- UMA MEMÓRIA JORNALÍSTICA: A REDACÇÃO DAS NOVIDADES (1ª SÉRIE: 1885-1913)
Às cinco horas da tarde, no momento crítico do fabrico da gazeta, é quando mais afluem os flaneurs; quando aparecem os boletins das Câmaras, as informações dos ministérios, as participações da polícia, as catástrofes do hospital, os telegramas da última hora, o relatório dos tribunais. É quando o chefe da oficina declara que não pode receber mais original; quando se torna necessário proceder à selecção das provas do que deve ficar para o número imediato, porque as quatro ou seis páginas estão cheias.

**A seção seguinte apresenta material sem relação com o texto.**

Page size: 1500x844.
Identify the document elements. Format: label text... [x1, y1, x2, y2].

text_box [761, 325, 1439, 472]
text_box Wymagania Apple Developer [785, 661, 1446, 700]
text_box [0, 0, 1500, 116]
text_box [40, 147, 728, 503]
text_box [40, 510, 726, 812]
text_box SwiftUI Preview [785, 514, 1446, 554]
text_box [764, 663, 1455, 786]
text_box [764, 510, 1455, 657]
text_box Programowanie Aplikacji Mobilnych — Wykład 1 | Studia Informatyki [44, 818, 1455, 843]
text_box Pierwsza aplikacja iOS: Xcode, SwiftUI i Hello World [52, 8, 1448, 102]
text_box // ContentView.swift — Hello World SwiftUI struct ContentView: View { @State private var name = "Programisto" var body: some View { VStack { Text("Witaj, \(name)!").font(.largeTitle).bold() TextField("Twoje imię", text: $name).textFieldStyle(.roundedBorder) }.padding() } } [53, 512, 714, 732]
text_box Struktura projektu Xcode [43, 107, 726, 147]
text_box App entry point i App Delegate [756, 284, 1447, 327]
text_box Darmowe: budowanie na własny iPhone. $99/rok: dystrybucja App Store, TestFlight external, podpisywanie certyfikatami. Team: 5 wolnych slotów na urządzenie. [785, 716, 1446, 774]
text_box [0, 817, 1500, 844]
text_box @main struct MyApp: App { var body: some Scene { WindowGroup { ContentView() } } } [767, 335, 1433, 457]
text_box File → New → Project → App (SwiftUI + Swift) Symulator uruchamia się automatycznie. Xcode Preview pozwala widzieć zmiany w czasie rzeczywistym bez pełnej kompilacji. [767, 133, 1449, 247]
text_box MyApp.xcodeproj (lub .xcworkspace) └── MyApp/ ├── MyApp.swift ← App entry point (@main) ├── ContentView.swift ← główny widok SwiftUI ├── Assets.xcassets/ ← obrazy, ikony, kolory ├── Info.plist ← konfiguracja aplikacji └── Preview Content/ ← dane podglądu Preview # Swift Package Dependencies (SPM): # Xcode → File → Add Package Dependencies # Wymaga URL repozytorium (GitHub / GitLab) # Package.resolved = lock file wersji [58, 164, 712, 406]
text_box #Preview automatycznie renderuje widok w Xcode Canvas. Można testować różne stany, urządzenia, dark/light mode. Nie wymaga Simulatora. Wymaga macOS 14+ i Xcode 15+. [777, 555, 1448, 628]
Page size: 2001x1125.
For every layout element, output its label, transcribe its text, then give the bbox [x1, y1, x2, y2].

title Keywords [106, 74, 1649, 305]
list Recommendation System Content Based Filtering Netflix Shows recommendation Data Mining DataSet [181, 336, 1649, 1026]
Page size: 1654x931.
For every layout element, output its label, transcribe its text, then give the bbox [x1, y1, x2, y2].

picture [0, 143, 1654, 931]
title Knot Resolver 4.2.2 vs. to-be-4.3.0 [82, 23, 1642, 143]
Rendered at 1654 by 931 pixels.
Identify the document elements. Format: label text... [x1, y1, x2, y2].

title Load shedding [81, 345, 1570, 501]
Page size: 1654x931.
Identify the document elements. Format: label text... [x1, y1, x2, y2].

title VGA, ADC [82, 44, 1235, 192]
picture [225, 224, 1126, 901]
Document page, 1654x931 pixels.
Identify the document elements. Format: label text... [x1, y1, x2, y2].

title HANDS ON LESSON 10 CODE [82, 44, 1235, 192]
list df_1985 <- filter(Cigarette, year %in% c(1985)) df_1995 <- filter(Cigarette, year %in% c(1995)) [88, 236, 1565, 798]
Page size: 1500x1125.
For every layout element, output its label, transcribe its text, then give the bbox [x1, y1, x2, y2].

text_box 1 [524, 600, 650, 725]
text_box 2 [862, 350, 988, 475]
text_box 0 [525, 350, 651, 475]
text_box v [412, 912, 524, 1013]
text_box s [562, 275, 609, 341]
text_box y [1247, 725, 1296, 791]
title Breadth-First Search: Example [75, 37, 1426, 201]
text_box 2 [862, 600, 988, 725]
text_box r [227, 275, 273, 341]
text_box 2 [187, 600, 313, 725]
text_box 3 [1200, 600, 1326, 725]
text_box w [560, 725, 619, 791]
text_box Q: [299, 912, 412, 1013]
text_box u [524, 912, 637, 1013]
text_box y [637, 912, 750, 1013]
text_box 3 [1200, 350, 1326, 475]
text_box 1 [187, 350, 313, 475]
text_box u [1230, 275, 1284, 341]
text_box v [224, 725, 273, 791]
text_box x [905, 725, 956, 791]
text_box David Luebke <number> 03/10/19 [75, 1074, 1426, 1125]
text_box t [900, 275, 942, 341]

O jornal está pronto, falta o artigo de fundo. Então Navarro, que caturrou, discutiu, jogou o xadrez, falou de assuntos militares e contou anedotas; num desses repentes, que só o talento desperta, no meio de um barulho ensurdecedor, ouvindo em torno de si as opiniões mais controversas para salvar ou derrubar a situação, ao som dos debates sobre a mudança de uma torre, retorquindo às interrogações mais complexas, opinando sobre o ensejo de um lance, soltando uma frase zombeteira ou atilada, inicia um ataque impetuoso ou esboça a primeira parte de uma defesa, num desses artigos admiráveis que desnorteia o antagonista e surpreende os adversários. Vai de um jacto, sem hesitações, rápido, quase sem entrelinhas. A pena desliza, a vozearia continua, o xeque-mate de um parceiro que joga perto é irremediável, o artigo está a meio, o xadrezista está perdido, vaias e chascos dos que ganham; então Navarro levanta-se, encara o tabuleiro, aconselha um movimento, outro e outro, as condições mudam, o vencido de há pouco transforma-se em vencedor, uma gargalhada, explica o motivo da indicação, uma ironia mais, torna a assentar-se, retoma a pena, os quartos enchem-se, e, em dez minutos, conclui uma dessas objurgatórias que hão de ficar sempre como um modelo de polémica, cheias de fogo, retumbantes, cinzeladas, vazadas em moldes literários, a revelar as faculdades tipicamente excepcionais do seu autor.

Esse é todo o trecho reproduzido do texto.